Count the lines in the listing below that contain the string "blue", treating uppercase and lowercase as different, and give only the number.

[Start INPUT RECORDS]

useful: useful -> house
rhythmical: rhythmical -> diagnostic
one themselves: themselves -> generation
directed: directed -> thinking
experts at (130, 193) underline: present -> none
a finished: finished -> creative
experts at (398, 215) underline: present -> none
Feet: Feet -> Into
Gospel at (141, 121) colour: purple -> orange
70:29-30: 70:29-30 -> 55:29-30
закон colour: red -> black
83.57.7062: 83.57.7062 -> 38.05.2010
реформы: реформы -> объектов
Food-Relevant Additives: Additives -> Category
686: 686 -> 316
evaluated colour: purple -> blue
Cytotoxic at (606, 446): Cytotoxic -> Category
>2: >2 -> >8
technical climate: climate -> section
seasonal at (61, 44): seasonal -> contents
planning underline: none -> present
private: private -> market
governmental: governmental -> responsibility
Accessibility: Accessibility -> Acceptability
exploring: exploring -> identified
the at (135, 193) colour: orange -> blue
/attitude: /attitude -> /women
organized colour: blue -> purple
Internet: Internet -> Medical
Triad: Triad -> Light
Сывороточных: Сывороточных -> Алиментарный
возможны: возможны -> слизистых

[End INPUT RECORDS]

**SOLUTION TO THIS TASK**
3